**GIVEN DATA:**
-- Opening Marker --
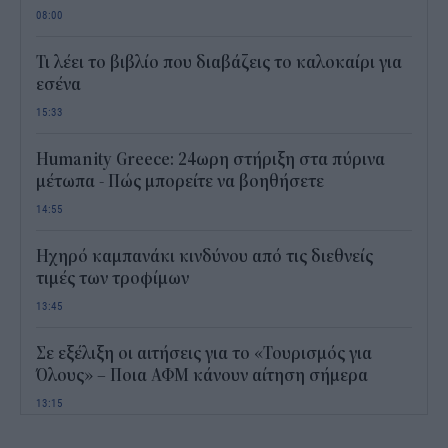
08:00
Τι λέει το βιβλίο που διαβάζεις το καλοκαίρι για
εσένα
15:33
Humanity Greece: 24ωρη στήριξη στα πύρινα
μέτωπα - Πώς μπορείτε να βοηθήσετε
14:55
Ηχηρό καμπανάκι κινδύνου από τις διεθνείς
τιμές των τροφίμων
13:45
Σε εξέλιξη οι αιτήσεις για το «Τουρισμός για
Όλους» – Ποια ΑΦΜ κάνουν αίτηση σήμερα
13:15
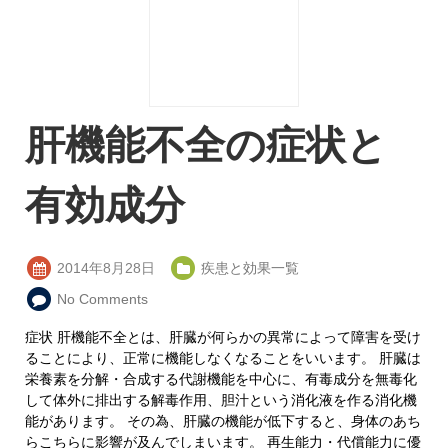
肝機能不全の症状と
有効成分
2014年8月28日
疾患と効果一覧
No Comments
症状 肝機能不全とは、肝臓が何らかの異常によって障害を受け
ることにより、正常に機能しなくなることをいいます。 肝臓は
栄養素を分解・合成する代謝機能を中心に、有毒成分を無毒化
して体外に排出する解毒作用、胆汁という消化液を作る消化機
能があります。 その為、肝臓の機能が低下すると、身体のあち
らこちらに影響が及んでしまいます。 再生能力・代償能力に優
-- Closing Marker --
**WHAT THE TASK ASKS:** Except for the pictures, set down all of the records exactly as they are.

**SOLUTION TO THE EXERCISE:**
08:00
Τι λέει το βιβλίο που διαβάζεις το καλοκαίρι για
εσένα
15:33
Humanity Greece: 24ωρη στήριξη στα πύρινα
μέτωπα - Πώς μπορείτε να βοηθήσετε
14:55
Ηχηρό καμπανάκι κινδύνου από τις διεθνείς
τιμές των τροφίμων
13:45
Σε εξέλιξη οι αιτήσεις για το «Τουρισμός για
Όλους» – Ποια ΑΦΜ κάνουν αίτηση σήμερα
13:15
肝機能不全の症状と
有効成分
2014年8月28日
疾患と効果一覧
No Comments
症状 肝機能不全とは、肝臓が何らかの異常によって障害を受け
ることにより、正常に機能しなくなることをいいます。 肝臓は
栄養素を分解・合成する代謝機能を中心に、有毒成分を無毒化
して体外に排出する解毒作用、胆汁という消化液を作る消化機
能があります。 その為、肝臓の機能が低下すると、身体のあち
らこちらに影響が及んでしまいます。 再生能力・代償能力に優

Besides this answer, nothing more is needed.